Next Saturday, October 19, Antigone Books is proudly celebrating 40 years of bookselling with the community of Tucson, Arizona. Staff will host a day of discounts, games, and cake, as they reflect on the store’s success and look forward to its future.
“We’ve been really, really lucky,” said co-owner Trudy Mills, who bought the store almost 30 years ago, a few years before the height of big-box bookstores.
Antigone’s origins can be found in “the heyday of the women’s movement,” said Mills, when, in 1973, three women decided to open one of the first feminist bookstores in a very small storefront, at a time when books about women were sometimes difficult to find.
The store changed hands twice before Mills purchased it in 1986. Four years later, she welcomed Kate Randall as the store’s co-owner. Big box stores had descended upon the area, but always slightly outside of Antigone’s radius, so “we didn’t have to face them head on,” said Mills.

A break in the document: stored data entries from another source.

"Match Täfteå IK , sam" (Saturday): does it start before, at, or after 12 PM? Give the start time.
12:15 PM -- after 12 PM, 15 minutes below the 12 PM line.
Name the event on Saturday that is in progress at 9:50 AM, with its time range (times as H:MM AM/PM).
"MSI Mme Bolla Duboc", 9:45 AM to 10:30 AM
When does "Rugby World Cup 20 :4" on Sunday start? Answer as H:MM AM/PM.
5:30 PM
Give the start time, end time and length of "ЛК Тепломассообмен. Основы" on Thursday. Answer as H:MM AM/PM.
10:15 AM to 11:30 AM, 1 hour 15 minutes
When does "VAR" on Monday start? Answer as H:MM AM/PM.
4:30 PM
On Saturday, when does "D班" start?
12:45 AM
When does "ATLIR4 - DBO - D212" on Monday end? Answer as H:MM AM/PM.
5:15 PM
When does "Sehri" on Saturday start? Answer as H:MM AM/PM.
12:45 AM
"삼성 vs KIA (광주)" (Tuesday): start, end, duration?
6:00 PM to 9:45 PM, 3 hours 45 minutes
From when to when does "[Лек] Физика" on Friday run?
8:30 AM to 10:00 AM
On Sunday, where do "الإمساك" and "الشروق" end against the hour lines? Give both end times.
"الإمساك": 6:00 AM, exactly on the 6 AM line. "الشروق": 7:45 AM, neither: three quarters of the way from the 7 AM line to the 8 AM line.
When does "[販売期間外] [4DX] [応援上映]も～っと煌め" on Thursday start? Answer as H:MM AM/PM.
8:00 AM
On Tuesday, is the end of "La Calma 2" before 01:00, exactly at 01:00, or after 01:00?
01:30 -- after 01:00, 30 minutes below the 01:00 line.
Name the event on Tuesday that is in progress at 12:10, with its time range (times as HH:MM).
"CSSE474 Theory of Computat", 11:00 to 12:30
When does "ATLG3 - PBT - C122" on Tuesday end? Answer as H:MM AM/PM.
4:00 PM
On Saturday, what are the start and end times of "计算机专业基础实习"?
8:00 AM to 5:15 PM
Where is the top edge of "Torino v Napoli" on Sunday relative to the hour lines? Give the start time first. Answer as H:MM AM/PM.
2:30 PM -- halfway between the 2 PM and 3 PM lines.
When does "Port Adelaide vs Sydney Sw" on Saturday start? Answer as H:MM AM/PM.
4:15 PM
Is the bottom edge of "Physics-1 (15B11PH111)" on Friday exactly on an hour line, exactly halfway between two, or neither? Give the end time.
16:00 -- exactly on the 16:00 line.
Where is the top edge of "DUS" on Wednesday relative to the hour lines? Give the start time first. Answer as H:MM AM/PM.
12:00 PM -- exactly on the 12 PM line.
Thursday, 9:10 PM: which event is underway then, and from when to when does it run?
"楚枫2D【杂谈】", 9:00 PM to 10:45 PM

Though the proliferation of big boxes forced other local independent bookstores to close, Antigone was, paradoxically, able to grow in strength in terms of inventory and the quality of its staff, as booksellers from other stores gravitated towards the town’s remaining indie. It was then that Antigone transformed from a feminist store to a more general bookstore with an all-inclusive inventory.
The surrounding community is a vital element in the bookstore’s continued success, said Mills, who noted that customers have helped push it into new areas. The city is home to an extensive Buddhist community, and as a result –– despite the owners knowing little about Buddhist culture –– Antigone has developed a strong section on Buddhism and hosts a Buddhist book group. “That was totally built from the community,” said Mills. “That’s what’s so great about being an independent store. You can just look around, and your neighbors will tell you what they want.”
In 1995, after years of renting, Mills and Randall decided to purchase their own property. In a stroke of luck, the Salvation Army was selling a 4,500 square-foot space in the middle of Tucson’s shopping district. Many other retailers had expressed interest in the property, and several were turned down, but Mills and Randall were able to buy the property where Antigone still stands today. “We must have called them on the right day,” said Mills.
The new location, which is five times bigger than Antigone’s previous space, allowed the store to expand to include a variety of sections, as well as a much bigger children’s section. “We didn’t think we’d be able to fill the space, but we did,” said Mills.
Importantly, though Antigone has had its share of good fortune over the years, “we work really hard, too,” said Mills. “I guess it can’t all just be luck.”